He follows me from room to room. I lay down, and he is in the bedroom seconds later. I go into the kitchen, and he is there, right behind me. I walk outside, I watch t.v., I move…and he moves. Hell, if I even use the bathroom, I know he is out there, right outside the door, listening and waiting. As I type this, he is right behind me, glued to his computer as I am to mine. Ironically, he is ignorant enough of my desperate ways to find release that he does not read, or even notice, where I’m at in cyber land. In cyber land, I am safe from his prying eyes.

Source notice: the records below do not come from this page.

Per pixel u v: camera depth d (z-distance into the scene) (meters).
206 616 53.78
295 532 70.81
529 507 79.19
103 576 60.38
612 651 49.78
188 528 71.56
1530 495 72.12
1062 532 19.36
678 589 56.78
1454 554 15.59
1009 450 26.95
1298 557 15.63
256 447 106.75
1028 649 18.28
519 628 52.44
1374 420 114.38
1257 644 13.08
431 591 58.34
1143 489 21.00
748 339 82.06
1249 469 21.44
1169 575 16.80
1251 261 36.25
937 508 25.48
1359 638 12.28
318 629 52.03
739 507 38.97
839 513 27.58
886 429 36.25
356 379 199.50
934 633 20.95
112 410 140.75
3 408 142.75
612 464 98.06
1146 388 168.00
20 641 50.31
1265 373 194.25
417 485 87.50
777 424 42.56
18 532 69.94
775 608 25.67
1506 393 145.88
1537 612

I know he’s scared. Hell, so am I, but I have to breath. I have to have a moment of my own to reflect. Besides, it’s not like I’ll do anything. I’ve already decided death by my own hand is not an option. My option lays with an accidental death, by the hand of another. It’s simple really. I love to jog/hike. The peace and solitude is a well sought after release for my weary soul and aching mind. The jogging and mountain trails abound in multitudes, and some, are not so savory. The gangs, the homeless, the destitute, the mentally ill, they all love the solitude of a secluded pathway.
Pricy running shoes. A nice shiny bracelet. A fancy techie device strapped to my arm and keys to my vehicle dangling visibly from a strap. Those unstable types won’t be able to resist trying to take what is beyond their grasp, and I will fight them. I will fight them…to the death.
I only need to find a way to escape his ever watchful eye.
3 comments
Very interesting post
“Embodiment of fear, the host of sin, god of the guilty and the lord of all illusions and deceptions, does the thought of death seem mighty. For it seems to hold all living things within its withered hand; all hopes and wishes in its blighting grasp; all goals perceived but in its sightless eyes. The frail, the helpless and the sick bow down before its image, thinking it alone is real, inevitable, worthy of their trust. For it alone will surely come.”
It is from this that salvation is promised.
“Unholy in defeat, he has become what death would have him be. His epitaph, which death itself has written, gives no name to him, for he has passed to dust. It says but this: “Here lies a witness God is dead.” And this it writes again and still again, while all the while its worshipers agree, and kneeling down with foreheads to the ground, they whisper fearfully that it is so. ”
Unfortunately, I do not believe in salvation. Ashes to Ashes. Dust to Dust. What’s done, is done. What’s gone…is gone.